* _Exercise inputs_
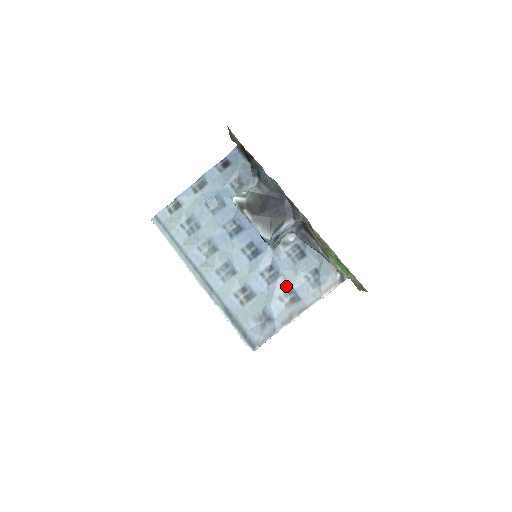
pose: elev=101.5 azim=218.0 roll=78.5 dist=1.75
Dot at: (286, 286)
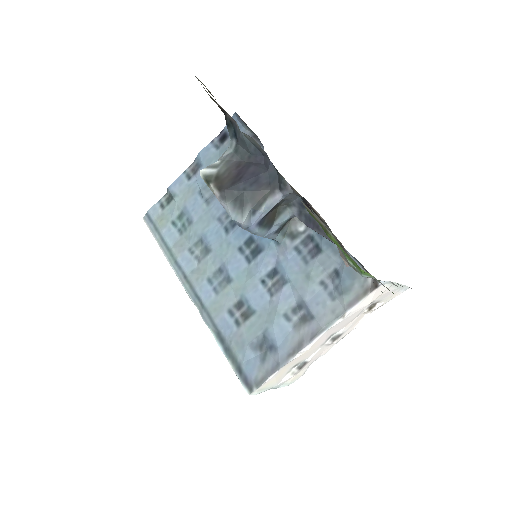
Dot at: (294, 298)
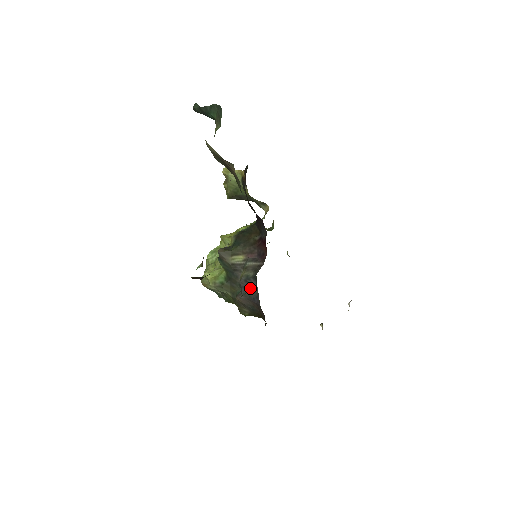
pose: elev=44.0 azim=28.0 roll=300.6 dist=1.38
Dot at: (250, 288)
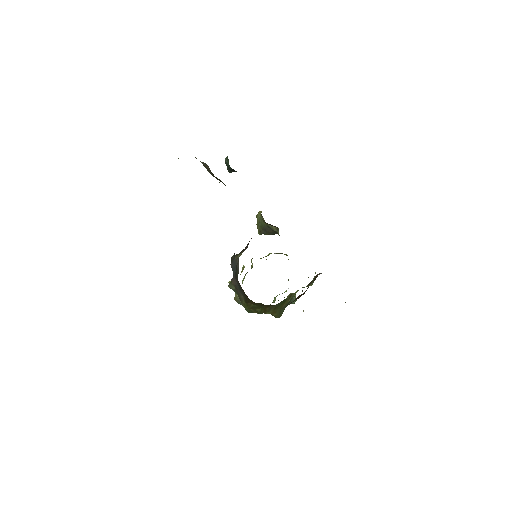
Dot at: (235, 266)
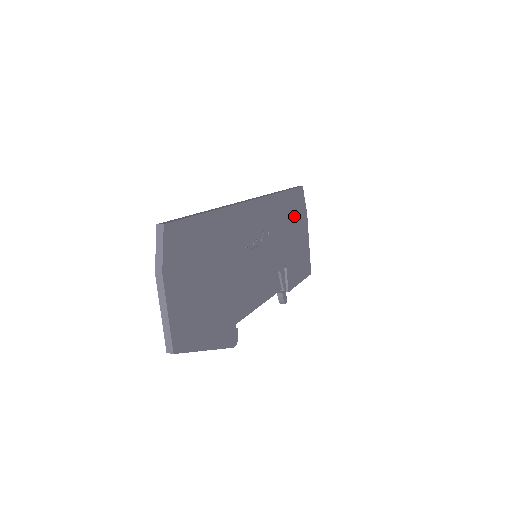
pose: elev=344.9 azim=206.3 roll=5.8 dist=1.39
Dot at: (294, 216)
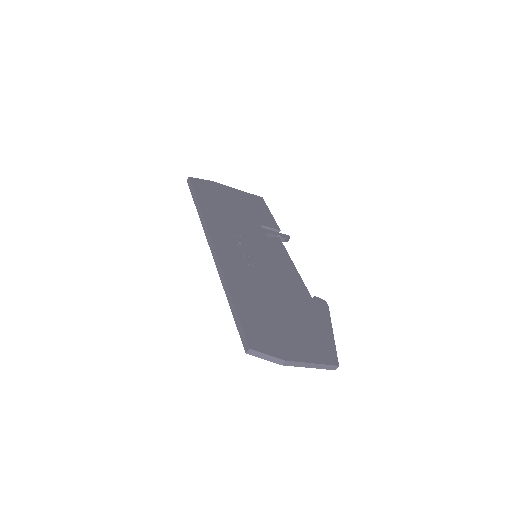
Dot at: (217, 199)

* _Goal of the exercise_
Could you rewrite all the material above with "pose" changed to "camera" everywhere and nothing else altered, leaving out the pictures?

* _Output of the task_
camera: elev=101.5 azim=218.0 roll=78.5 dist=1.75
Dot at: (286, 286)
Dot at: (294, 298)
camera: elev=44.0 azim=28.0 roll=300.6 dist=1.38
Dot at: (250, 288)
Dot at: (235, 266)
camera: elev=344.9 azim=206.3 roll=5.8 dist=1.39
Dot at: (294, 216)
Dot at: (217, 199)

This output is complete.